Six Things the Left Claims Are Court-Packing... But Aren't


“You didn’t see Republicans when we had control of the Senate try to rig the game. You didn’t see us try to pack the court,” said Senator Ted Cruz (R-Texas) on Thursday. This simple fact is actually indisputable, but the left is coming out in force to dispute this.


Court-packing is defined by Merriam-Webster as “the act or practice of packing a court and especially the United States Supreme Court by increasing the number of judges or justices in an attempt to change the ideological makeup of the court.” Republicans simply have never attempted this. But if you listen to the left, the GOP is guilty of court-packing. How exactly? Well, I looked at the various things they claimed were “court-packing” and compiled them below. So, let’s review them and debunk the myth that any of these are court-packing.

1. Blocking Obama judicial nominees

Blocking of judicial nominees is done by both parties. Senate Democrats aggressively blocked judicial nominees under President George W. Bush while in the minority, and refused to act on many when they had the majority. Harry Reid even held pro forma sessions during Senate breaks to prevent recess appointments. Under Obama, Republicans responded in kind. Blocking of nominees is frustrating for the party in power, but it’s not court-packing. But if the opposition party blocking nominees is “court-packing” then both parties are guilty of it. But, it’s not, so it’s a moot point anyway.

2. Blocking Merrick Garland

Few things are as controversial as an open Supreme Court seat these days, and upon the death of Justice Antonin Scalia, Democrats cheered at the potential to swing the balance of the court to the left. With Barack Obama in the White House, they thought they had that opportunity, but with Republicans in control of the Senate, Majority Leader McConnell wouldn’t let the Senate take up the vote. While Democrats cried foul, McConnell was simply following the standard set by none other than Joe Biden. In June of 1992, then-Senator Joe Biden, who was chairman of the Senate Judiciary Committee at the time, gave a speech on the Senate floor arguing that then-president George H.W. Bush shouldn’t attempt to fill a vacancy to the Supreme Court in the middle of an election year. No vacancy occurred, but the Biden rule certainly came back to bite the Democrats in their donkeys in 2016.


3. Confirming Neil Gorsuch

It’s hard to understand why Democrats would argue that confirming Neil Gorsuch was “court-packing,” but I saw several people on Twitter make this claim.

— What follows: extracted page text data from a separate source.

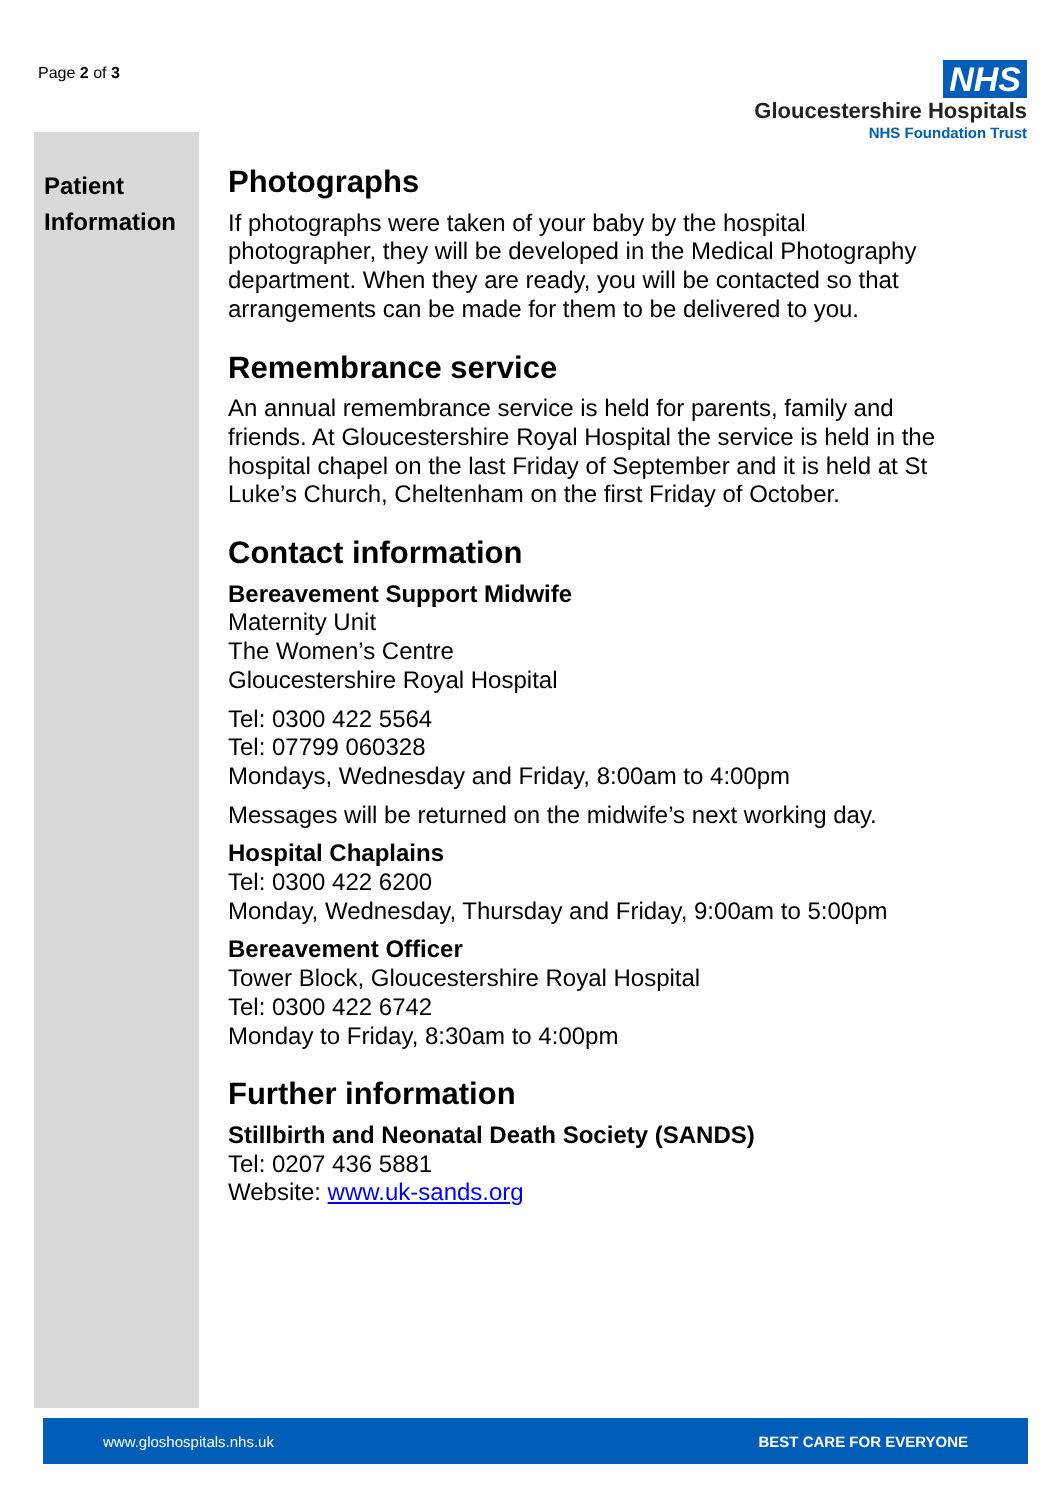Page 2 of 3
NHS
Gloucestershire Hospitals
NHS Foundation Trust
Patient Information
Photographs
If photographs were taken of your baby by the hospital photographer, they will be developed in the Medical Photography department. When they are ready, you will be contacted so that arrangements can be made for them to be delivered to you.
Remembrance service
An annual remembrance service is held for parents, family and friends. At Gloucestershire Royal Hospital the service is held in the hospital chapel on the last Friday of September and it is held at St Luke’s Church, Cheltenham on the first Friday of October.
Contact information
Bereavement Support Midwife
Maternity Unit
The Women’s Centre
Gloucestershire Royal Hospital
Tel: 0300 422 5564
Tel: 07799 060328
Mondays, Wednesday and Friday, 8:00am to 4:00pm
Messages will be returned on the midwife’s next working day.
Hospital Chaplains
Tel: 0300 422 6200
Monday, Wednesday, Thursday and Friday, 9:00am to 5:00pm
Bereavement Officer
Tower Block, Gloucestershire Royal Hospital
Tel: 0300 422 6742
Monday to Friday, 8:30am to 4:00pm
Further information
Stillbirth and Neonatal Death Society (SANDS)
Tel: 0207 436 5881
Website: www.uk-sands.org
www.gloshospitals.nhs.uk BEST CARE FOR EVERYONE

The only possible explanation for their thinking that Gorsuch’s confirmation was “court-packing”—aside from the fact that they were also licking their wounds from not getting Merrick Garland a vote in the Senate—is that the GOP had to end the filibuster for Supreme Court nominees to get him confirmed. The problem with this is that while Democrats were obviously frustrated by the rule change, it was their party who broke years of precedent first by eliminating the filibuster for judicial nominees back in 2013.

4. Confirming Brett Kavanaugh

Perhaps even more confusing is that some on the left say that the confirmation of Brett Kavanaugh was court-packing. Democrats did try to postpone the confirmation vote until after the 2018 midterms, hoping they’d retake the majority (they didn’t) but that doesn’t make it court-packing. Nor does the left’s claim that the lack of a “proper” investigation into the bogus allegations made against Kavanaugh makes it court-packing either.

5. Confirming Amy Coney Barrett

The vacancy left by the death of Ruth Bader Ginsburg set off a political firestorm in the middle of an election year. Democrats actually thought they had a solid argument that since Republicans wouldn’t give Merrick Garland a vote during a presidential election year that it would be improper for Donald Trump to nominate anyone to fill the vacancy and that the winner of the 2020 election should have that right. Except that a key aspect of Biden rule was that the president’s party did not have a majority in the Senate. Prior to the confirmation of Amy Coney Barrett, five Supreme Court vacancies were filled in an election year, and all but one president’s party had a majority in the Senate.


6. Record confirmation of Trump judicial nominees

One of President Trump’s most substantial legacies is his collaboration with Mitch McConnell in confirming a record number of judges to the federal judiciary. Trump had more judges confirmed in one term than any president in history.

But filling vacancies is not court-packing. In none of these cases were new seats added to a court to change their composition. Did filling these vacancies change the ideological balance of some of these courts? Definitely. But that’s not court-packing. The Constitution gives all presidents the power to nominate judges. Perhaps Democrats were frustrated because Barack Obama didn’t fully take advantage of the Democrat majority in the Senate to fill more vacancies, but that still doesn’t make what Trump did court-packing. Let’s not forget, part of the reason Trump’s nominees weren’t able to be blocked by Senate Democrats is that former Senate Majority Leader Harry Reid (D-Nev.) eliminated the filibuster for executive and judicial nominees in 2013 to prevent Senate Republicans from blocking Obama’s nominees. McConnell did warn the Democrats at the time that they would “rue the day” they started changing the rules to serve their immediate political needs. And he was right.